Detroit’s automakers also face rising costs on specific models thanks to the tit-for-tat tariffs with China.
GM, for instance, imports the Buick Envision from China, but has not yet said whether a 25 percent tariff will force it to raise prices on the SUV in the United States.
Ford faces a difficult situation in China, with sales down 22 percent in the first five months of the year.
The company’s luxury Lincoln models are all imported to China from the United States, and Ford has said it is not planning price hikes for now.
With Chinese sales already cratering, price hikes are seen as a tough sell for Ford.
“Lincoln specifically will be stillborn in China if they don’t eat those duties and they are significant,” said industry consultant and former GM executive Warren Browne.
But altogether, these margin hits are seen as small compared to the effect of sweeping tariffs on imported vehicles and parts that Trump has threatened.
U.S. Commerce Secretary Wilbur Ross said on Thursday it was “too early” to say if the administration would impose the tariffs, even as many automakers think it is a foregone conclusion.
Administration officials have said the potential tariffs are in part designed to win concessions during the ongoing renegotiation of the North American Free Trade Agreement (NAFTA) with Canada and Mexico.
About 40 percent of the content in GM’s U.S.-sold vehicles comes from outside the United States, while that figure is 45 percent for FCA and 20 percent for Ford, according to data from research firm Edmunds.com.
“The problems the automakers currently face are a drop in the bucket compared to what could be coming,” LMC’s Schuster said.
GM has already warned that higher tariffs on imported vehicles under consideration by Trump’s administration could cost jobs and lead to a “a smaller GM” while isolating U.S. businesses from the global market.

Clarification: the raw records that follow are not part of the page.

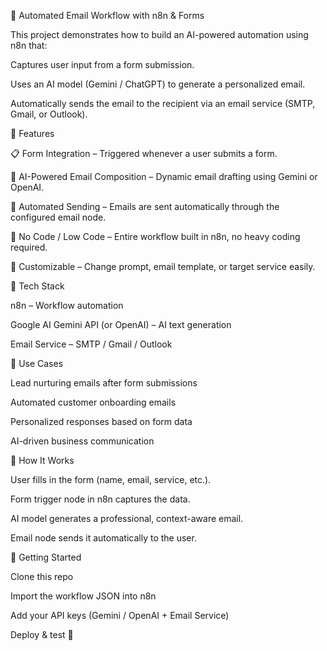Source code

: 🚀 Automated Email Workflow with n8n & Forms

This project demonstrates how to build an AI-powered automation using n8n that:

Captures user input from a form submission.

Uses an AI model (Gemini / ChatGPT) to generate a personalized email.

Automatically sends the email to the recipient via an email service (SMTP, Gmail, or Outlook).

🔹 Features

📋 Form Integration – Triggered whenever a user submits a form.

🤖 AI-Powered Email Composition – Dynamic email drafting using Gemini or OpenAI.

📧 Automated Sending – Emails are sent automatically through the configured email node.

🔄 No Code / Low Code – Entire workflow built in n8n, no heavy coding required.

🔑 Customizable – Change prompt, email template, or target service easily.

🔹 Tech Stack

n8n
 – Workflow automation

Google AI Gemini API (or OpenAI) – AI text generation

Email Service – SMTP / Gmail / Outlook

🔹 Use Cases

Lead nurturing emails after form submissions

Automated customer onboarding emails

Personalized responses based on form data

AI-driven business communication

🔹 How It Works

User fills in the form (name, email, service, etc.).

Form trigger node in n8n captures the data.

AI model generates a professional, context-aware email.

Email node sends it automatically to the user.

🔹 Getting Started

Clone this repo

Import the workflow JSON into n8n

Add your API keys (Gemini / OpenAI + Email Service)

Deploy & test 🎉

A group representing major automakers said on Thursday that imposing tariffs of 25 percent on imported cars and parts would raise the price of U.S. vehicles by $83 billion annually and cost hundreds of thousands of jobs.
Because of the U.S.-China trade war, Germany’s Daimler (DAIGn.DE) last month cut its 2018 profit forecast, warning sales of its Mercedes-Benz cars would be hurt, and BMW (BMWG.DE) said it was looking at “strategic options.”
There is also the risk Trump might unilaterally withdraw from NAFTA. Boston Consulting Group last year estimated U.S. tariffs in the range of 20 percent to 35 percent would add $16 billion to $27 billion annually to costs at automakers and their suppliers if the U.S. left NAFTA.
“That would be a disaster, both short term and long term,” said Browne, who expects Detroit’s automakers to address these issues on earnings calls to prepare investors and warn Washington. “Look for them to be very vocal.”